Marc Giauque Reporting

Through the summer, troopers from the Highway Patrol's alcohol enforcement division are spending time near the Utah-Wyoming border. They're looking for people bringing illegal alcohol and fireworks into the state and their timing is not accidental.

"The weekend starts for the summer and stays busy."

In fact, Sgt. Travis Trotta and his counterparts will be busy as well. Choosing one day a month, through the summer, to saturate the stretch of I-80, just west of Evanston, Wyoming.

"They're going out of state in the first place. That's their first key that they know it is illegal to do.
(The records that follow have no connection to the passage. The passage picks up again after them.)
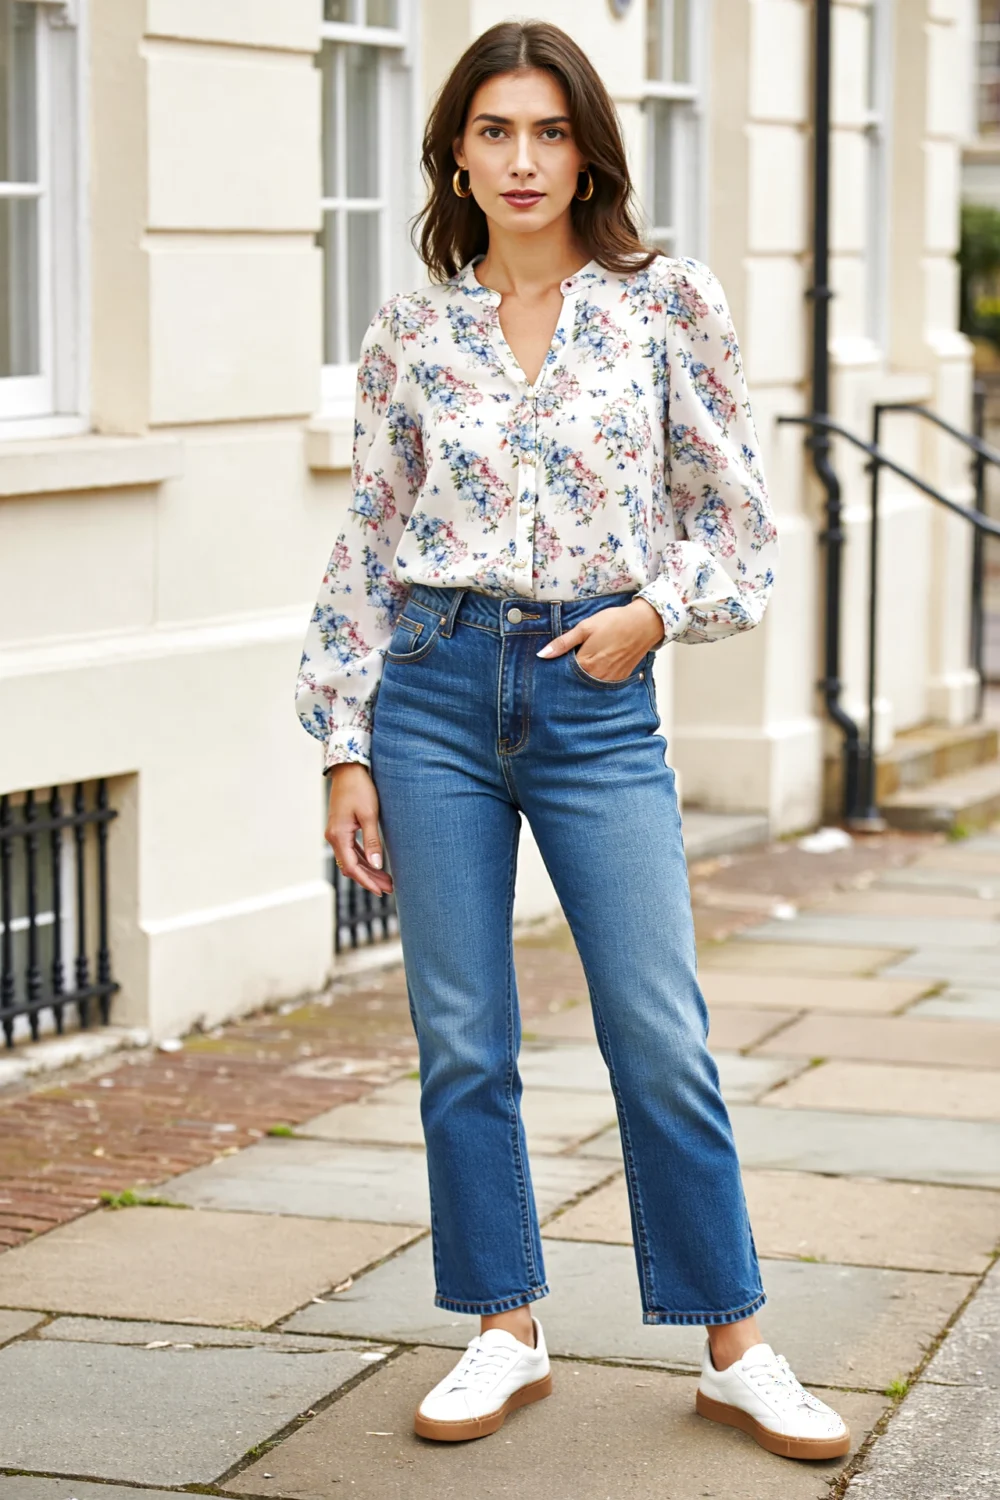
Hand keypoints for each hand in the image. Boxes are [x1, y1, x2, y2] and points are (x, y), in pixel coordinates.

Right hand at [326, 764, 393, 895]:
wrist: (348, 770)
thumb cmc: (360, 789)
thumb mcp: (369, 815)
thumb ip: (372, 842)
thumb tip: (376, 865)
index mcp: (338, 836)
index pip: (352, 867)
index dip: (366, 881)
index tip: (381, 890)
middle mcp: (334, 837)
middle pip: (351, 866)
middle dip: (370, 879)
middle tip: (389, 888)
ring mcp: (336, 833)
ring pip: (351, 860)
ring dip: (368, 870)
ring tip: (386, 880)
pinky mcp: (341, 829)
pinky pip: (350, 850)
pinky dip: (363, 859)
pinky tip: (375, 865)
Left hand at [536, 598, 664, 679]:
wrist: (644, 624)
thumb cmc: (614, 622)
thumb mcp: (585, 628)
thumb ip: (563, 642)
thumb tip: (542, 654)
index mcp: (585, 664)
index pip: (562, 674)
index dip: (555, 670)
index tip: (550, 668)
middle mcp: (597, 676)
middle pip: (575, 683)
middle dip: (567, 678)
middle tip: (563, 670)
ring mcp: (610, 680)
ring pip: (589, 686)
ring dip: (581, 681)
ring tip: (579, 670)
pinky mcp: (620, 679)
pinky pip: (603, 685)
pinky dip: (596, 681)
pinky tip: (594, 671)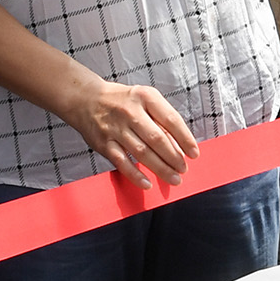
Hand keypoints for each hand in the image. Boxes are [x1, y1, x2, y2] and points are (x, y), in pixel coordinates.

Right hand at [66, 75, 198, 186]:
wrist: (85, 99)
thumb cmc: (122, 101)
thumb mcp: (144, 99)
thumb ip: (161, 119)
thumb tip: (180, 147)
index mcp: (145, 97)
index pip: (171, 119)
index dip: (185, 138)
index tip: (194, 153)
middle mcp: (131, 112)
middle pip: (157, 139)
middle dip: (174, 157)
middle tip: (184, 169)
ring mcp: (116, 128)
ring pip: (142, 152)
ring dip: (161, 168)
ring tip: (174, 178)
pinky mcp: (103, 143)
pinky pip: (122, 163)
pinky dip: (135, 175)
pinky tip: (147, 183)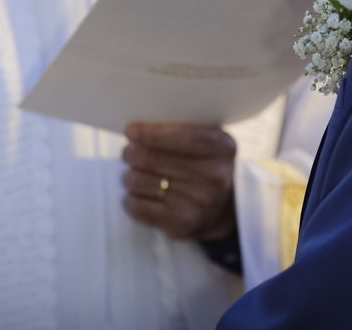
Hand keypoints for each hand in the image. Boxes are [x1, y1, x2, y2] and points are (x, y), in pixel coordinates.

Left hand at [121, 122, 236, 240]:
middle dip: (132, 153)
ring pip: (139, 181)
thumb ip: (183, 127)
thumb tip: (140, 126)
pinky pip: (138, 206)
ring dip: (129, 175)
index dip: (151, 133)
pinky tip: (135, 195)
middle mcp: (214, 176)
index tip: (130, 131)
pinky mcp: (182, 224)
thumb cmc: (207, 165)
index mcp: (222, 148)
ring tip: (133, 173)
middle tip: (128, 152)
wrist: (223, 210)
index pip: (183, 137)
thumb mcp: (209, 141)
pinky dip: (130, 199)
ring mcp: (199, 202)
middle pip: (153, 158)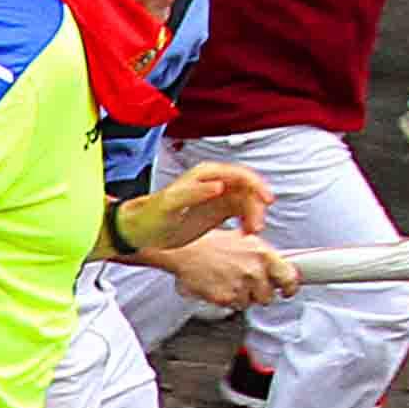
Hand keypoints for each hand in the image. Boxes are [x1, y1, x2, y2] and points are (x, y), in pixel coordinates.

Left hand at [124, 161, 276, 252]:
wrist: (141, 231)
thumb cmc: (150, 216)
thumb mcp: (170, 204)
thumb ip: (194, 193)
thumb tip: (219, 185)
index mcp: (203, 175)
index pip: (238, 174)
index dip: (256, 185)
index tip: (266, 200)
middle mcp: (213, 182)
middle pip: (247, 189)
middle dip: (256, 206)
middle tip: (256, 227)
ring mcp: (217, 196)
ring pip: (247, 201)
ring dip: (254, 216)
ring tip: (250, 233)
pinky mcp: (218, 211)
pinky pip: (242, 213)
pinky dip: (248, 222)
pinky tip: (245, 233)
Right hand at [154, 228, 300, 307]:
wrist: (181, 250)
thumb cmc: (207, 242)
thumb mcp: (241, 240)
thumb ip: (262, 256)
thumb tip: (276, 269)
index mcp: (262, 253)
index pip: (289, 278)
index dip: (289, 287)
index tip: (287, 290)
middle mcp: (254, 271)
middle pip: (268, 295)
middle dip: (258, 291)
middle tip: (244, 280)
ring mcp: (240, 286)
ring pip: (250, 302)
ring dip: (241, 295)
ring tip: (226, 279)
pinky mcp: (226, 298)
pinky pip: (233, 306)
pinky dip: (226, 299)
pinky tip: (217, 284)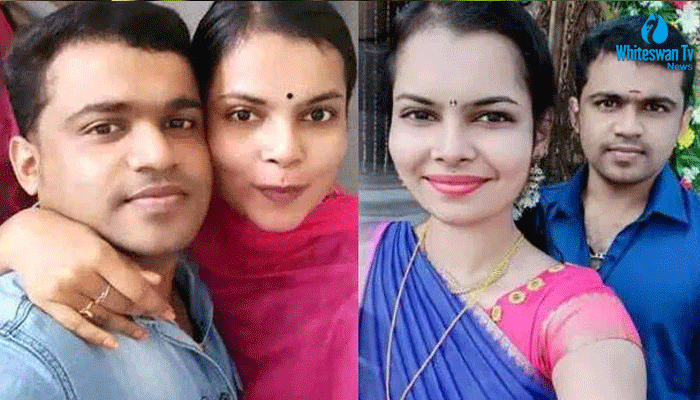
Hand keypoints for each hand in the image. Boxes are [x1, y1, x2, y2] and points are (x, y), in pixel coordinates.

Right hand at [0, 208, 174, 347]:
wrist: (25, 236)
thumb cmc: (70, 234)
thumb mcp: (101, 242)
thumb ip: (128, 264)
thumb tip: (156, 281)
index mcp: (98, 255)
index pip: (133, 287)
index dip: (153, 302)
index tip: (167, 312)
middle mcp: (81, 274)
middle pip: (119, 302)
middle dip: (142, 312)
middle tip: (158, 320)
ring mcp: (63, 290)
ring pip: (101, 314)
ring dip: (124, 326)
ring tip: (142, 334)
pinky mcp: (47, 302)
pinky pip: (75, 324)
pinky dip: (96, 335)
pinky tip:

The fireworks with all the different holidays coming up and then it seems to be a time where people use alcohol in their priorities."

But not just people. Trotta says studies show 70 percent of the alcohol underage drinkers get, comes from someone who's bought it for them.
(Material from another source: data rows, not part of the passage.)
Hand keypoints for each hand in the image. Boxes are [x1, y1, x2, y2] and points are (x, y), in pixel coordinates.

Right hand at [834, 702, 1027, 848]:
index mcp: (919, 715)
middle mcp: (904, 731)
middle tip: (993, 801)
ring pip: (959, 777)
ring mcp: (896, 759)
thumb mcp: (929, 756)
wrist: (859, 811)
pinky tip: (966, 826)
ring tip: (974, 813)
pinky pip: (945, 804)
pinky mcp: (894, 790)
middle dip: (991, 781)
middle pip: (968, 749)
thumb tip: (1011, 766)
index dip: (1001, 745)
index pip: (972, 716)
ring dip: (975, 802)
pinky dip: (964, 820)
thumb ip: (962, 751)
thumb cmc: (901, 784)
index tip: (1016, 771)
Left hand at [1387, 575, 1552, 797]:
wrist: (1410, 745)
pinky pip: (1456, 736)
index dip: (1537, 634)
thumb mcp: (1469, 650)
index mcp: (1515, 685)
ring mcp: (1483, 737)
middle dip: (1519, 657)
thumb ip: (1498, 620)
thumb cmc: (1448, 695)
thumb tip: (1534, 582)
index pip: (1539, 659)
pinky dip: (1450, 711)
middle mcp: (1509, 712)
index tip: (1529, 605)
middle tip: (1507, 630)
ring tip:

"Our main priority is to keep those underage kids from getting alcohol." So they take to the roadway.

The first subject, a man and his young son, no alcohol, but three big boxes full of fireworks. "Poor guy, he just spent $100." No citation here, just a warning.

Another trooper makes another find, a few cases of beer in a car. "That was his whole trick in coming up, was to get this beer."
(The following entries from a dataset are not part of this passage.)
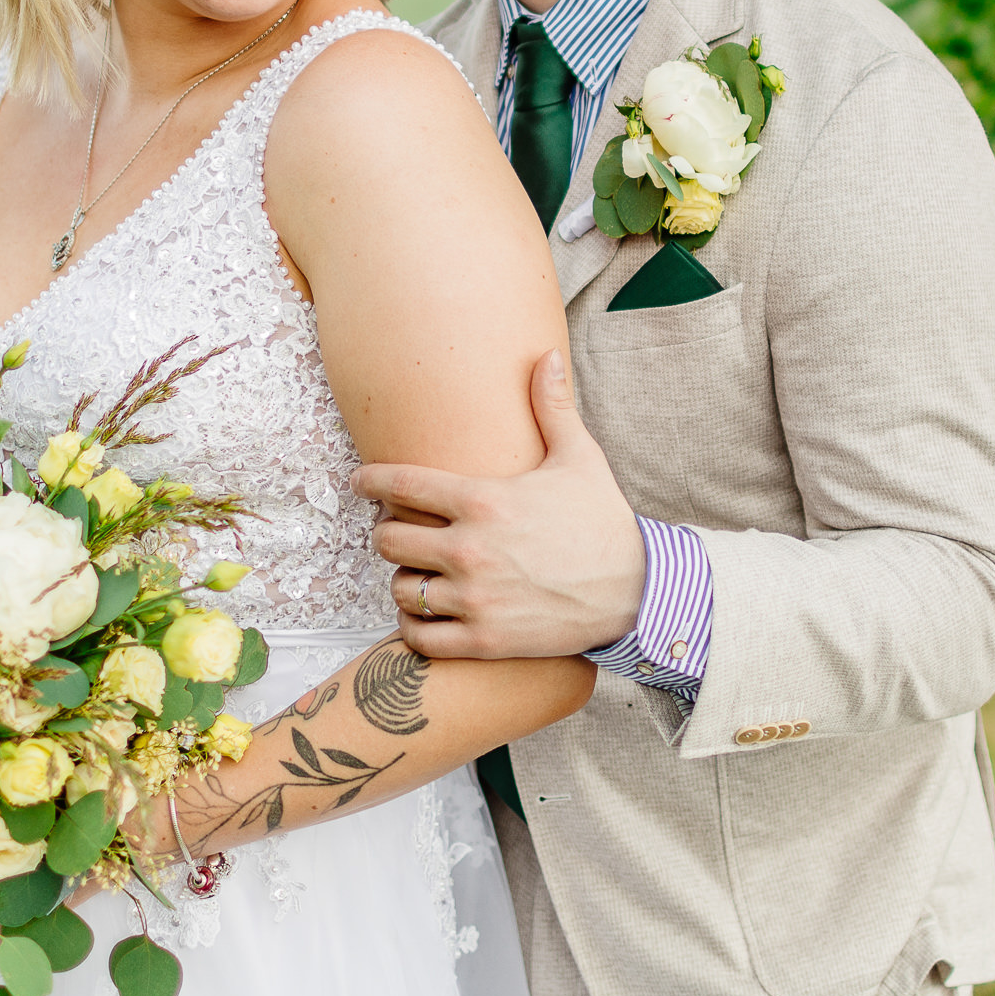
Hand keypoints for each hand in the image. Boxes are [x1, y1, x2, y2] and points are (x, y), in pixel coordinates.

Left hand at [353, 350, 644, 659]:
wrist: (636, 591)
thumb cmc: (602, 521)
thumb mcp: (578, 458)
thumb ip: (552, 408)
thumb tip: (547, 356)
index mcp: (484, 500)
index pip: (400, 484)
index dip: (369, 480)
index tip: (358, 482)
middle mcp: (470, 549)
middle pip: (387, 539)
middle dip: (389, 532)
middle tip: (401, 531)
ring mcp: (475, 598)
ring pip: (401, 588)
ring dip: (404, 579)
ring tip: (419, 572)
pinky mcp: (483, 639)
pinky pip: (419, 636)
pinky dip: (414, 626)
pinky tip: (426, 613)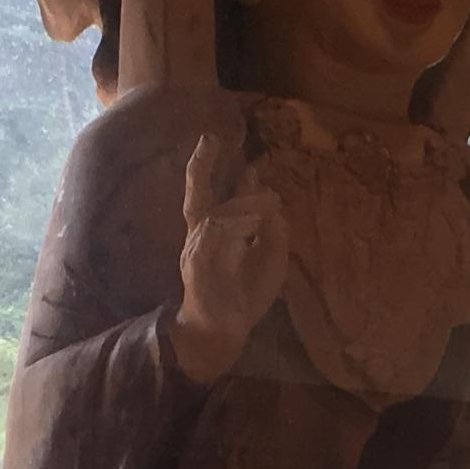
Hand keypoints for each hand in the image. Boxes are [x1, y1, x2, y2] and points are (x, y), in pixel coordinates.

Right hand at [171, 132, 287, 380]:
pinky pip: (214, 240)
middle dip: (201, 166)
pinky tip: (253, 223)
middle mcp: (199, 237)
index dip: (222, 174)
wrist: (223, 330)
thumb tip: (274, 203)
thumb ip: (272, 231)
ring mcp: (195, 251)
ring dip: (243, 205)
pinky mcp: (197, 267)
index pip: (214, 196)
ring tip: (269, 200)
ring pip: (216, 216)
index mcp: (214, 233)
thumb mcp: (270, 258)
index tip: (233, 152)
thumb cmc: (245, 294)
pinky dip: (235, 228)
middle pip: (197, 197)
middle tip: (210, 139)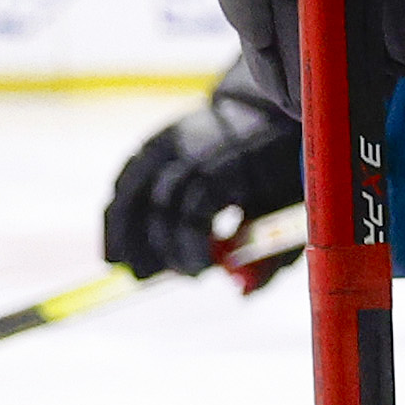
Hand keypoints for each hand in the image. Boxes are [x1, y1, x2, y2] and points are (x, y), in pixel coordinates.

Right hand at [102, 89, 304, 276]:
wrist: (270, 110)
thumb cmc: (284, 164)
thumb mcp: (288, 209)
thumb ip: (269, 252)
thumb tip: (240, 293)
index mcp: (226, 165)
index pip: (192, 214)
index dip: (190, 249)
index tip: (200, 271)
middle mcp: (189, 150)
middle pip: (157, 207)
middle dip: (158, 248)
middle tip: (166, 275)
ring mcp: (167, 142)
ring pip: (129, 192)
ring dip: (123, 235)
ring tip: (125, 267)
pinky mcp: (156, 141)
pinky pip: (125, 179)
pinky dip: (117, 212)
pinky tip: (116, 243)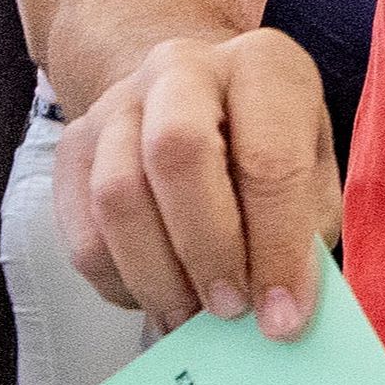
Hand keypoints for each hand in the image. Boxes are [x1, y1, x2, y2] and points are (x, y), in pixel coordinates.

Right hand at [59, 26, 338, 336]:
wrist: (193, 101)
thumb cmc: (267, 147)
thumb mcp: (311, 175)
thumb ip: (302, 237)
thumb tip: (277, 314)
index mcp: (261, 67)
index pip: (267, 158)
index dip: (276, 248)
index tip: (283, 317)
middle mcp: (182, 69)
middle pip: (175, 153)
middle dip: (207, 248)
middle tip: (230, 310)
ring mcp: (117, 104)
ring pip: (116, 196)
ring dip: (158, 276)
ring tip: (193, 317)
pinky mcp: (73, 148)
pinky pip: (83, 233)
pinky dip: (121, 283)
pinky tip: (158, 297)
Then a stop on a car with no front plate, the goods in the back-seat, the trooper asks the driver to remove them.

"Let me go back and run your license." Several cases, and what's called a party-ball are pulled from the back-seat.

A search yields no alcohol, just a cache of fireworks. The evidence is tagged and bagged. Eventually Trotta says, it is destroyed.

"We get a disposal order from them. And then it's destroyed by either taking it to the burn factory where most of the fireworks go and then the alcohol is just destroyed."

The troopers were four for five within about an hour of stops, one even yielding an arrest on a felony warrant.

But investigators say it's just the tip of the iceberg. "We are probably catching maybe five percent of what's coming out of there."

There are those who get away. Troopers say they followed a truck they just knew had illegal alcohol inside, but weren't able to find a reason to pull it over.